Un torrente che in un certo punto si colora di nero ed emana odore di sansa, e porta il liquido maleodorante fino al mare Jonio. Alla ricerca delle cause di questo “fenomeno”, i militari della Guardia costiera di Corigliano Calabro hanno risalito il torrente San Mauro, nei pressi di Cantinella, ed hanno individuato, in corrispondenza del muro perimetrale di uno stabilimento industriale per la produzione dell’olio, un tubo dal quale fuoriusciva liquido nero.

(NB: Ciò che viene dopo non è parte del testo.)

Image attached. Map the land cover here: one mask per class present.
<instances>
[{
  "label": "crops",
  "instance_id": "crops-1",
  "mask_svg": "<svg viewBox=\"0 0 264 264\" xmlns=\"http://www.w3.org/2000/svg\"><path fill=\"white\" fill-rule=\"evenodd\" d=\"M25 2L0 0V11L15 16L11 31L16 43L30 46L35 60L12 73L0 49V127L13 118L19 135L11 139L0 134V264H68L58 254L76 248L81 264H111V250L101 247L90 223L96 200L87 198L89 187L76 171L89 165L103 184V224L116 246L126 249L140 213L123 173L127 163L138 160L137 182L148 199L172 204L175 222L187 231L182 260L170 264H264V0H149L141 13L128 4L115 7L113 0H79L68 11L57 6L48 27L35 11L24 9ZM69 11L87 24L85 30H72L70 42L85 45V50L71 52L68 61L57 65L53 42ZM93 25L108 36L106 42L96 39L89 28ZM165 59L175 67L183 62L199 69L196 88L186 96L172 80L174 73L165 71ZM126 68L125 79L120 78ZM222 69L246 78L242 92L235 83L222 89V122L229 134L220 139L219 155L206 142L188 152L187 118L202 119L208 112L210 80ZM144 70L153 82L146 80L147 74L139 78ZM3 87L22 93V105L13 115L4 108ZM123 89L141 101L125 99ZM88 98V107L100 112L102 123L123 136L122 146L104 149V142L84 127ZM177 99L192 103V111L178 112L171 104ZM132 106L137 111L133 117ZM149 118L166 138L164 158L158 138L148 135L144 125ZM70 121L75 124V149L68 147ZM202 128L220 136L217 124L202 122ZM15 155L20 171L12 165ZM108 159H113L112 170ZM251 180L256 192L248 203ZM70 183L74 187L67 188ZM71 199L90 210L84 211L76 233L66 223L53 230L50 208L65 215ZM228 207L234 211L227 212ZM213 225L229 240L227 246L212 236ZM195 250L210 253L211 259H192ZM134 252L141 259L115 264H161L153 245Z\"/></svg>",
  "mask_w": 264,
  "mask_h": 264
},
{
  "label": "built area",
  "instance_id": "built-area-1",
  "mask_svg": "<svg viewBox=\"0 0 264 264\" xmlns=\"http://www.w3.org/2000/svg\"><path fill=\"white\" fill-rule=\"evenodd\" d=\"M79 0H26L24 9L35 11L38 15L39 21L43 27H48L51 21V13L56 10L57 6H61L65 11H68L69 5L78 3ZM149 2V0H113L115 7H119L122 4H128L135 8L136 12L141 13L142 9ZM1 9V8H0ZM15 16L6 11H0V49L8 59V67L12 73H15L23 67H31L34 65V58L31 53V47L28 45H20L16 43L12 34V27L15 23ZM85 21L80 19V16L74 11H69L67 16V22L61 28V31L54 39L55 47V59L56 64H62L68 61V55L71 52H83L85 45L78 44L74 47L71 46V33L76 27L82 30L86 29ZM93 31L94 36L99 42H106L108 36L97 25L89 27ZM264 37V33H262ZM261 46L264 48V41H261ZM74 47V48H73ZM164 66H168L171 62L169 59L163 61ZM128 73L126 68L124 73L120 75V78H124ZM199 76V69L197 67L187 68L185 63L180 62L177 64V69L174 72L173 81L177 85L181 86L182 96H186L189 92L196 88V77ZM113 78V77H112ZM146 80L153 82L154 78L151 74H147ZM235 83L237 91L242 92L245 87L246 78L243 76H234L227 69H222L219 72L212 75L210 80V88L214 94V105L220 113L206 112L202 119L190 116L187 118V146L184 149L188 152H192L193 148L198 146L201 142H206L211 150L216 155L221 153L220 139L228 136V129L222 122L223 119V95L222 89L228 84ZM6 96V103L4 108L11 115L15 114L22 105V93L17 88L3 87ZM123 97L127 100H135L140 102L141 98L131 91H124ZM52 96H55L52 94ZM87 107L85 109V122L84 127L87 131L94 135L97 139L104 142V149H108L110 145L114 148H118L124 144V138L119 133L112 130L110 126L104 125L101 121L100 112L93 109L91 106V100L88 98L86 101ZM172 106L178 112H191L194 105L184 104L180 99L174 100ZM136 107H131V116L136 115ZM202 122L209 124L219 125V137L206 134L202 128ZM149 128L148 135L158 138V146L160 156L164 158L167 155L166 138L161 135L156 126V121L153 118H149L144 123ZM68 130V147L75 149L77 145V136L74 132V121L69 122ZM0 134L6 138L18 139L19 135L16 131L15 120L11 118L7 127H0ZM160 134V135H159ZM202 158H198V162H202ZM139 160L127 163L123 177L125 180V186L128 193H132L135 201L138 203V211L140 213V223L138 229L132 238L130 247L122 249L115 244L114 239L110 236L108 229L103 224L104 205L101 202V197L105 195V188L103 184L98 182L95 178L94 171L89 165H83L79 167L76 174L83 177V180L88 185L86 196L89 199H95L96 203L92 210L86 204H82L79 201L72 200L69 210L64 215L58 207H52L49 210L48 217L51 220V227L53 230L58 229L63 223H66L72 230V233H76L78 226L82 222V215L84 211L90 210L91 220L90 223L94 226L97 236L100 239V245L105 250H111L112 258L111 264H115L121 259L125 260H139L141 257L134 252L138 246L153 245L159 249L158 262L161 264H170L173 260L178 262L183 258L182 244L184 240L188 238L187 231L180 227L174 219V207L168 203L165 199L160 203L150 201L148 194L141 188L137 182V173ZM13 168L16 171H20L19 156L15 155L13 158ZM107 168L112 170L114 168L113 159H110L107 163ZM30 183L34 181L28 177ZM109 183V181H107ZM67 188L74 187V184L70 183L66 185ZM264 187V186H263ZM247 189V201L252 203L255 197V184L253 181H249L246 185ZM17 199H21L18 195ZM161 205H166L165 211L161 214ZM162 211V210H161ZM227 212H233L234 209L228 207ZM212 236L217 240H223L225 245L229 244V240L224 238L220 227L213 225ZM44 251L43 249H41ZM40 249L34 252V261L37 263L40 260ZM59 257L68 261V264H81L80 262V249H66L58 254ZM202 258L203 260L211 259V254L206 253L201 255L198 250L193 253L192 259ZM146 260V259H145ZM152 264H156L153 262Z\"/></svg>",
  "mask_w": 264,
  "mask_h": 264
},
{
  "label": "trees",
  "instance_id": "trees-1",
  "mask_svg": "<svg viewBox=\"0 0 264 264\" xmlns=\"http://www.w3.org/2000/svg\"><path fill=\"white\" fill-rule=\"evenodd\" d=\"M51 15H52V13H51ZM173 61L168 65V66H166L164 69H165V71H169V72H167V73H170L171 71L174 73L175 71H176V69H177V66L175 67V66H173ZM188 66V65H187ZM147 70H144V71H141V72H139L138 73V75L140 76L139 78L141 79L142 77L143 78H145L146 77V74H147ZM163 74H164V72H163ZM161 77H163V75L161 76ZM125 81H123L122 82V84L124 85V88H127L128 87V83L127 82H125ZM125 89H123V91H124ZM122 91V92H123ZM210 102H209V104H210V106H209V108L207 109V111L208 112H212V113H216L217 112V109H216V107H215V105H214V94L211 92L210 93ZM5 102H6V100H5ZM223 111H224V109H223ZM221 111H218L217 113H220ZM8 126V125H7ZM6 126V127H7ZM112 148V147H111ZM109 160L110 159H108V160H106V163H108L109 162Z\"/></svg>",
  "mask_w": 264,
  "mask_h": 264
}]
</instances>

Con l’ausilio di coloranti hanno quindi accertato il liquido nero e maleodorante proveniva proprio dalla lavorazione delle olive, ed in particolare dal lavaggio che avviene nel processo di molitura.

Alla presenza dei responsabili dell’azienda hanno quindi condotto gli accertamenti tecnici previsti, aprendo i tombini dei piazzali andando a ritroso rispetto alla condotta idrica che sfociava nel torrente. Al termine è quindi scattato il sequestro penale preventivo di piazzali dell’azienda per oltre 1.300 metri quadrati nonché di oltre 700 metri lineari di torrente San Mauro e delle macchine industriali attraverso le quali, con il lavaggio delle olive, si immetteva nel torrente il liquido nero inquinante. I responsabili dell’azienda sono stati contestualmente segnalati alla procura della repubblica di Castrovillari per scarico di reflui industriali non autorizzato, danneggiamento, gettito pericoloso di cose, distruzione e deturpamento di bellezze naturali, inquinamento ambientale.